Музыка Стравинского ставила устрашающую задачу. Только два других балета Нижинского – «Фавн
» и менее успешный «Игры» (о спорте и отдыхе, премьера которого состоялась в Париже за две недели до «Весны священной») – были поставлены на музыку Дебюсси. Но в «Весне священной» не было ничего общего с бесконечным покоем или несдержанностью «Фавна», и Нижинский старался изо всех сил, чтобы наполнить смыслом странное новое звучание, сложную ритмическую и тональную конструкцию. Даже концертмейстер на репетициях не мог сыграть ее правильно: однажды Стравинский нетерпеливо оттолкнул его и принялся играть сам – вдвое быстрее, прикрикивая, подпевая, отбивая ритм ногой и пристукивая рукой, передавая четкую ударную силу и объем музыки (танцовщики не услышат ее в исполнении оркестра вплоть до последних репетиций на сцене). В стремлении помочь Дягилев пригласил молодую польскую танцовщицу Мари Рамбер (настоящее имя Сивия Рамбам) – специалиста по методу Далькроза и эвритмике, чтобы она ассистировала Нижинскому и занималась с исполнителями[48]. Между собой они с Нижинским говорили по-польски, и она поддерживала его радикальный подход к движению. Но, похоже, все было напрасно: танцовщики находили партитуру удивительно непонятной и почти не поддающейся счету и ненавидели вычурные шаги и стилизованные движения Нижинского. Однако в итоге их сопротивление, пожалуй, сослужило балету хорошую службу: принудительное подчинение музыкальной логике и движению было как раз то что нужно.«Весна священная
» не была балетом ни в одном из традиционных смыслов слова.
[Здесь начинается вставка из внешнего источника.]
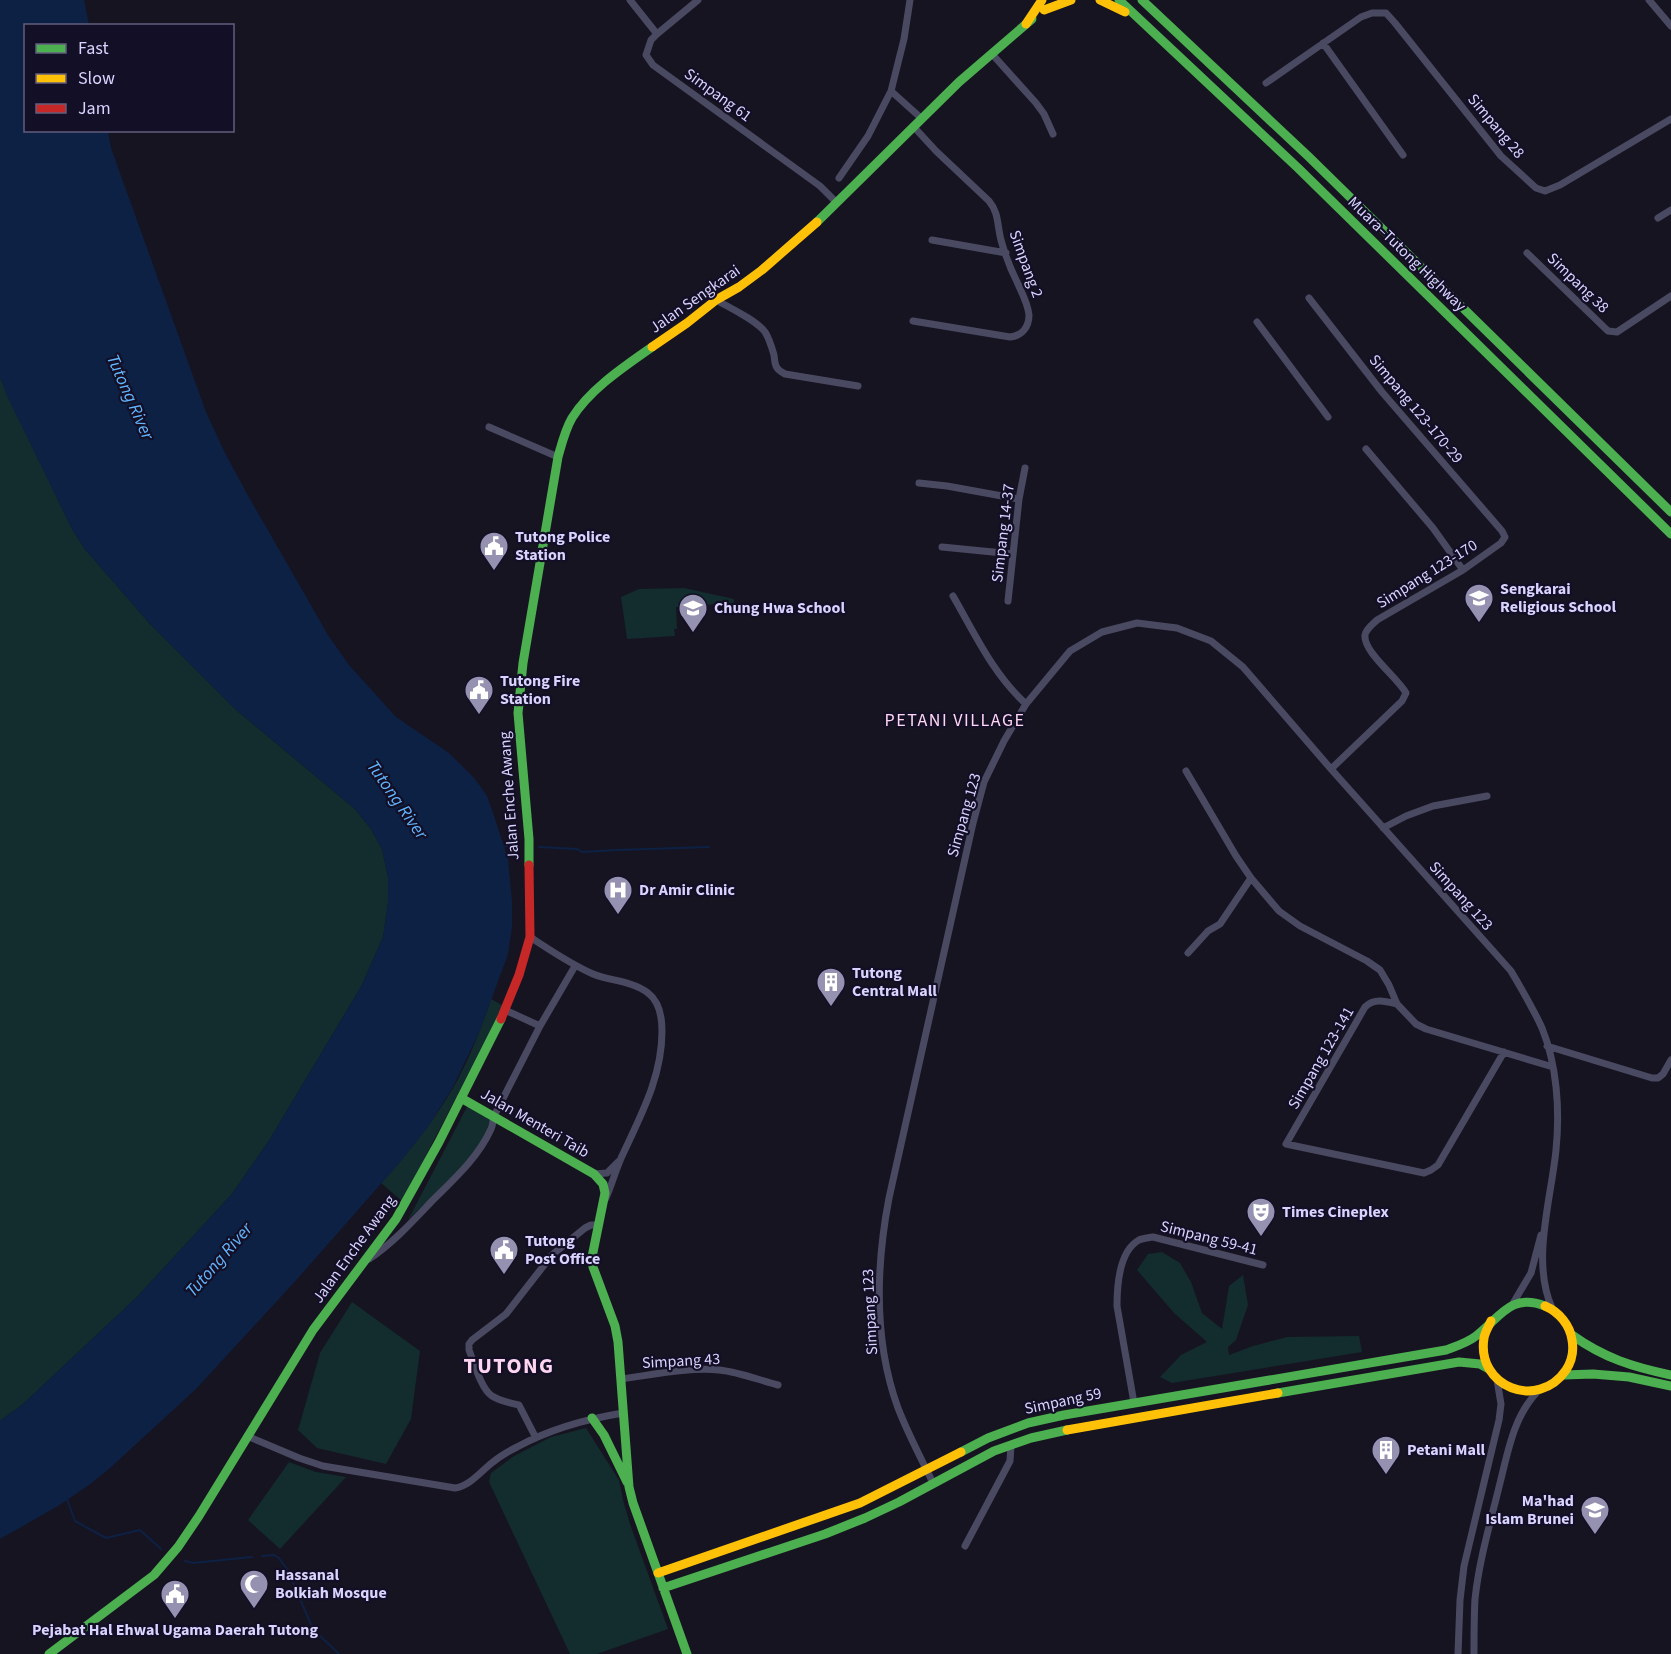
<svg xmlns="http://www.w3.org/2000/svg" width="1671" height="1654" viewBox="0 0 1671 1654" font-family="'Source Sans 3',sans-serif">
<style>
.green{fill:#132c2d}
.water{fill:#0d2144}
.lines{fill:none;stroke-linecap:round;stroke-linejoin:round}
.stream{stroke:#0d2144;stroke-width:2}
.street{stroke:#4a4962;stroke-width:7}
.fast{stroke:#4caf50;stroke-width:9}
.slow{stroke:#ffc107;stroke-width:9}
.jam{stroke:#c62828;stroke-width:9}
.labels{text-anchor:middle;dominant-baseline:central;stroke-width:4.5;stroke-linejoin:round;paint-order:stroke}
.street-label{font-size:16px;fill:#d9d4ff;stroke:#130f26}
.poi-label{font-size:16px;font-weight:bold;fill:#d9d4ff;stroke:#130f26;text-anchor:start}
.water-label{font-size:18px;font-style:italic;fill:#62b6ff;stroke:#130f26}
.neighbourhood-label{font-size:18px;letter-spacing:1.5px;fill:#ffd6f0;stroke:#130f26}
.district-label{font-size:22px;font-weight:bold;letter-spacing:1.5px;fill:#ffd6f0;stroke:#130f26}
</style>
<rect width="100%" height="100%" fill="#161421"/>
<path class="green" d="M0 378 72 529 84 548 151 625 234 708 355 809 371 829 382 849 388 877V903L383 937 362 985 270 1139 232 1194 137 1297 22 1405 0 1421Z
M684 588 734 599V603L676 607 677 629H674L675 636 627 639 621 597 639 589Z
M491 999 504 1006 402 1201 381 1183C408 1153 433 1122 453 1088 469 1060 481 1029 491 999Z
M469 1103 495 1119 483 1139 465 1164 408 1220Z
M1162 1252 1180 1263 1191 1282 1202 1313 1222 1329 1229 1286 1243 1275 1248 1305 1236 1340 1228 1347 1229 1355 1253 1346 1287 1337 1359 1336 1362 1352 1172 1383 1160 1377 1181 1355 1207 1342 1174 1313 1137 1270 1148 1254Z
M352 1302 420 1351 411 1419 386 1464 317 1448 298 1430 320 1353Z
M586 1428 619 1480 623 1500 630 1524 668 1629 597 1654H570L489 1482 491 1473 514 1456 551 1437Z
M289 1462 316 1472 346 1477 280 1549 248 1520Z"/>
<path class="water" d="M0 0H84L89 25 26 26V130L108 131 111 148 206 412 225 453 246 492 328 635 349 665 396 717 449 753 475 779 487 796 493 813 508 859 512 901V927L508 954 479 1033 453 1087 428 1127 401 1161 299 1277 196 1389 109 1469 89 1485 58 1506 0 1539V1421L22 1405 137 1297 232 1194 270 1139 362 985 383 937 388 903V877L382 849 371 829 355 809 234 708 151 625 84 548 72 529 8 398 0 378Z"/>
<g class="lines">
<path class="stream" d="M504 846 519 847
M539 847 577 849 582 852 617 850 709 847
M67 1499 75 1521 106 1538 140 1530 161 1549
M262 1556 274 1555 279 1558 287 1569 313 1629 339 1654
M185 1561 193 1563 252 1557"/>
<path class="street" d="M630 0 657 34
M698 0 657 34 651 40 646 55 653 65 820 186 836 202
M910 0 904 39 891 91 921 118
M1649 0 1671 26
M1323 43 1403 155
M992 54 1036 103 1044 114 1053 134
M1266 83 1361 17 1372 13H1386L1395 23 1501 156 1536 188 1545 191 1560 185 1671 119
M913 126 936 151 989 201C999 213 997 225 1001 240 1005 255 1011 270 1018 284 1022 293 1028 304 1029 315 1029 327 1022 336 1010 337L913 321
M839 178 868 136 891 91
M1658 218 1671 210
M932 240 1006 253
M1527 253 1608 331 1617 332 1671 296
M1309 298 1382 392 1502 531 1505 537 1501 543 1463 570 1377 620C1373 624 1366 629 1365 635 1363 652 1398 678 1406 693L1402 701 1331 769
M716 300C730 308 756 320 765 332 769 338 772 348 774 355 775 365 775 369 785 374L858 386
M1257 322 1328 417
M489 427 558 457
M1366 449 1433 528 1463 570
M919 483 947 486 1019 499
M942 547 1013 554
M953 596C975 634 993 674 1026 704
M1008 601 1019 499 1025 468
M1186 771 1236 856 1251 878 1279 911 1300 926 1367 961 1380 970 1389 985 1397 1004 1416 1024 1426 1029 1553 1067
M1383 828 1406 816 1433 806 1487 796
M530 937C550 950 570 964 593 974 610 981 633 981 648 993 660 1002 662 1017 662 1031 662 1077 641 1115 622 1156 616 1169 612 1184 606 1198
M1188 953 1208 931 1220 924 1251 878
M1397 1004C1385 1001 1374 998 1365 1007L1286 1144 1424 1173 1431 1170 1438 1165 1504 1052
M505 1010 540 1026
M1547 1046 1652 1078H1658L1663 1074 1671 1060
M594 1174 607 1173 618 1162
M369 1259C393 1243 412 1222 431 1202 453 1180 478 1158 491 1129 493 1125 493 1120 494 1116L540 1026 575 966
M1512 1305 1531 1273 1541 1235
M621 1379C652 1375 688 1367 719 1370 739 1372 759 1380 778 1385
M1134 1403 1117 1306C1117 1286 1119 1251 1139 1240 1143 1238 1148 1238 1153 1237L1263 1265
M247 1436 299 1458 323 1466 455 1488C470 1486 481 1471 493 1462 500 1456 509 1451 517 1447 550 1429 586 1419 623 1413
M536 1438 519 1405C510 1403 500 1401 492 1396 481 1389 474 1362 469 1350V1344L472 1340 506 1314 552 1255 585 1228 591 1225H599
M933 1483C921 1458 908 1434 898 1408 874 1342 876 1266 889 1198L973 823 984 782 1004 741 1026 704 1070 651 1102 632 1137 623 1177 628 1211 641 1243 667 1331 769 1511 971C1522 990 1533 1008 1542 1028 1557 1065 1560 1110 1556 1150 1551 1200 1531 1261 1552 1308
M965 1546 1010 1461 1011 1445
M1458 1654 1460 1600 1464 1566 1499 1420 1501 1404 1497 1380
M1474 1654C1474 1636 1474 1617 1475 1599 1479 1561 1490 1524 1499 1487 1508 1452 1513 1417 1538 1391"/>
<path class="fast" d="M1119 0 1298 168 1671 534
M1142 0 1309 157 1671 512
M817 222 959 82 1032 19
M529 865V839L518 713 523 663 558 457C562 443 565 430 572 418 590 389 625 366 652 347
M461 1098 594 1174 603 1184 605 1193 592 1257 593 1267 615 1326 618 1342 629 1487 633 1503 687 1654
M1572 1335C1604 1358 1633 1367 1671 1375
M1564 1375 1593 1374 1629 1377 1671 1386
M1278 1393 1459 1362 1480 1364 1489 1369
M592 1418 604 1435 627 1482
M961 1452 988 1438 1028 1423 1064 1415 1446 1350C1457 1346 1467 1343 1476 1336 1499 1319 1510 1292 1545 1306
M663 1588 825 1534 865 1518 899 1502 994 1451 1031 1438 1067 1430
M49 1654 154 1575 178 1547 199 1516 313 1330 396 1219 439 1142 501 1019"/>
<path class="slow" d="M1100 0 1125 12
M1044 10 1071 0
M1026 24 1042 0
M652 347 687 323 716 300 739 287 762 270 817 222
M1491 1321C1489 1326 1485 1332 1484 1338 1476 1387 1538 1411 1566 1370 1572 1361 1574 1351 1572 1340 1570 1325 1559 1312 1545 1306
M1067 1430 1278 1393
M658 1573 860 1503 961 1452"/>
<path class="jam" d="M501 1019 519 975 530 937 529 865"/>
</g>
<defs>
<g id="civic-pin" transform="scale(1.5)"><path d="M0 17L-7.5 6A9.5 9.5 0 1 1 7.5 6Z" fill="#9591b1" stroke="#130f26"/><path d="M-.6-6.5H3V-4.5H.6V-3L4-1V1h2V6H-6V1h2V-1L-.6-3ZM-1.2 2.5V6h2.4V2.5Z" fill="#fff"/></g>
<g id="school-pin" transform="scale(1.5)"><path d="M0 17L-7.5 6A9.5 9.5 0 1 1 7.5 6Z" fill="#9591b1" stroke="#130f26"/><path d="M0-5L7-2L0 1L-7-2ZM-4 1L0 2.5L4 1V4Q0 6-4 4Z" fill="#fff"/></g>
<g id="hospital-pin" transform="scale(1.5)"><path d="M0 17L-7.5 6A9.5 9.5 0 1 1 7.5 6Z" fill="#9591b1" stroke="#130f26"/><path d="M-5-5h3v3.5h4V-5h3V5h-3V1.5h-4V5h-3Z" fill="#fff"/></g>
<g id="building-pin" transform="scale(1.5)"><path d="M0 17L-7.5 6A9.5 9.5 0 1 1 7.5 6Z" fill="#9591b1" stroke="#130f26"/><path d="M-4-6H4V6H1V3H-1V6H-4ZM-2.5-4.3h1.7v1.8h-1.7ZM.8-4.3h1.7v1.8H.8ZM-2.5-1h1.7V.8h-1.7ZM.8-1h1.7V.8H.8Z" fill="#fff"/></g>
<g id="theatre-pin" transform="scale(1.5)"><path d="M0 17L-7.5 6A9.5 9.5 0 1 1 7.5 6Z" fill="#9591b1" stroke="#130f26"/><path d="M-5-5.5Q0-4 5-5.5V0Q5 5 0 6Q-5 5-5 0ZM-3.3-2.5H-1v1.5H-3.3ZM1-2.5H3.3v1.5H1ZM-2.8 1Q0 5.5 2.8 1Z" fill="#fff"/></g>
<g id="mosque-pin" transform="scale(1.5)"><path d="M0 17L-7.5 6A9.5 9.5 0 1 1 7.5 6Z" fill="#9591b1" stroke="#130f26"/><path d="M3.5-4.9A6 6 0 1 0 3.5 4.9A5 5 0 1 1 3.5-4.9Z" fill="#fff"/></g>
</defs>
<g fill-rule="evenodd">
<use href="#civic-pin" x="494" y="546"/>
<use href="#school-pin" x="1479" y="598"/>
<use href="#school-pin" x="693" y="608"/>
<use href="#civic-pin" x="479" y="690"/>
<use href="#hospital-pin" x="618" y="890"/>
<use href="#building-pin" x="831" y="982"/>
<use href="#theatre-pin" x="1261" y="1212"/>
<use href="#civic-pin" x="504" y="1250"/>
<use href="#building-pin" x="1386" y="1450"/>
<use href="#school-pin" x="1595" y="1510"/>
<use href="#mosque-pin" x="254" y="1584"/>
<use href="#civic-pin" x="175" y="1594"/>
</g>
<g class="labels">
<g class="street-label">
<text transform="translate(718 95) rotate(36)">Simpang 61</text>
<text transform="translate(1496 126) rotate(50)">Simpang 28</text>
<text transform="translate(1407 254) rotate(44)">Muara–Tutong Highway</text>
<text transform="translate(1026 264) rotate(70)">Simpang 2</text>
<text transform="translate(1578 283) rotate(44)">Simpang 38</text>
<text transform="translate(695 299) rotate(-35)">Jalan Sengkarai</text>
<text transform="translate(1416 409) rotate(50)">Simpang 123-170-29</text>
<text transform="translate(1003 533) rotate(-83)">Simpang 14-37</text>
<text transform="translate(1427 574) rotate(-32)">Simpang 123-170</text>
<text transform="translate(509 796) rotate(-94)">Jalan Enche Awang</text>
<text transform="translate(964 815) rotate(-74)">Simpang 123</text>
<text transform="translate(1461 896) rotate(48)">Simpang 123</text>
<text transform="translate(1321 1058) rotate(-60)">Simpang 123-141</text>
<text transform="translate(535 1123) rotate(30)">Jalan Menteri Taib</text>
<text transform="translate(1209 1238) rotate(14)">Simpang 59-41</text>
<text transform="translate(354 1249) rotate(-54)">Jalan Enche Awang</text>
<text transform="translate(870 1312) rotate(-93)">Simpang 123</text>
<text transform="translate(681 1361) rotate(-3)">Simpang 43</text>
<text transform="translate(1063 1401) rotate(-12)">Simpang 59</text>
</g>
<g class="poi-label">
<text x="515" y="537">Tutong Police<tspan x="515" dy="18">Station</tspan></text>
<text x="1500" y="589">Sengkarai<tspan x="1500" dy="18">Religious School</tspan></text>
<text x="714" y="608">Chung Hwa School</text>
<text x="500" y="681">Tutong Fire<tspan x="500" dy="18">Station</tspan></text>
<text x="639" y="890">Dr Amir Clinic</text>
<text x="852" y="973">Tutong<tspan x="852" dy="18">Central Mall</tspan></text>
<text x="1282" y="1212">Times Cineplex</text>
<text x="525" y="1241">Tutong<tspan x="525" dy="18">Post Office</tspan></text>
<text x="1407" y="1450">Petani Mall</text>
<text x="1574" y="1501" text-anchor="end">Ma'had<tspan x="1574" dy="18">Islam Brunei</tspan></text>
<text x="275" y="1575">Hassanal<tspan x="275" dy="18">Bolkiah Mosque</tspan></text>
<text x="175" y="1630" text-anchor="middle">Pejabat Hal Ehwal Ugama Daerah Tutong</text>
</g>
<g class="water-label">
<text transform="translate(130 397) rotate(66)">Tutong River</text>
<text transform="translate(397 800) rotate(55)">Tutong River</text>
<text transform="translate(219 1260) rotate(-49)">Tutong River</text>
</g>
<g class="neighbourhood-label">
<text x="955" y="720">PETANI VILLAGE</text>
</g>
<g class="district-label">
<text x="509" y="1366">TUTONG</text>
</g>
</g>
<rect x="24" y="24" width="210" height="108" fill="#130f26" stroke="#625e7d" stroke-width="1.5"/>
<rect x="36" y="44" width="30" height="9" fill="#4caf50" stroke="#625e7d" stroke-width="1.5"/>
<text x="78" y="54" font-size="18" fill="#d9d4ff">Fast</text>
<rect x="36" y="74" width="30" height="9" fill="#ffc107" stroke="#625e7d" stroke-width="1.5"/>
<text x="78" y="84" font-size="18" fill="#d9d4ff">Slow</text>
<rect x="36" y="104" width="30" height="9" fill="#c62828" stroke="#625e7d" stroke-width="1.5"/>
<text x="78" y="114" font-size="18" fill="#d9d4ff">Jam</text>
</svg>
В ней не было развития повествования или пространства для самовыражения, не было поворотных моментов, по которым можно было бы оценивать действие. Вместо этого были повторы, нарастание и почти кинематографический монтаж: статичные сцены и образы накладывались друг на друга и продвигались вперед за счет ритуала и музыки, а не строгой логики повествования. В ней были племенные пляски и стилизованные игры, ритуальное похищение избранной девушки и торжественное шествие во главе с белобородым старцем, которое завершалось предсмертным танцем девушки. В финале, когда девушка падала замертво и шесть мужчин поднимали ее обмякшее тело высоко над головами, не было очищающего проявления отчаяния, горя или гнева – одно лишь холодное смирение.Сегодня трудно передать, насколько радикальна была постановка в то время. Дистанция, отделявшая Нижинского от Петипа и Фокина, была огромна; по сравнению с «Весной священной
» даже «Фавн» был смиренным. Потому что если «Фавн» был намеренным уходом в нарциссизм, то «Весна священная» означала гибель индивидуума. Она была суровым и мощным торжеством коллективной воли. Все обнажено: не было ни красоты, ни отточенной техники; хореография Нижинского заставляла танцовщиков смириться, укротить поток посредине, отступить, перенаправить или сменить курс, прервав движение и движущую силу, будто высвобождая сдерживаемую энергию. Однако контроль, мастерство, порядок, смысл и церемониальность никто не отменял. Этот балет никогда не был диким или непоследовательным: он был холодным, рассчитанным изображением примитивного иррационального мира.И он стал поворотным моментом в истории балета. Даже в самые мятежные периоды прошлого балет отличался основополагающим благородством: он оставался верен анатомической ясности и высоким идеалам. С «Весной священной
» все было иначе. Нижинский осовременил балет, сделав его уродливым и мрачным: «Меня обвиняют, – говорил он, – в преступлении против грации». Но Стравинский им восхищался: он писал другу, что хореография была «точно как я хотел», хотя при этом добавлял, что «придется долго ждать, пока публика привыкнет к нашему языку». И в этом все дело: «Весна священная» была как сложной, так и по-настоящему новой. Всю мощь своего таланта Нижинский направил на то, чтобы порвать с прошлым, и то, как лихорадочно он (как и Стравинский) работал, доказывало неудержимое желание изобрести полноценный новый язык танца. Это стремление им двигало, и оно сделало «Весну священную» первым действительно современным балетом31.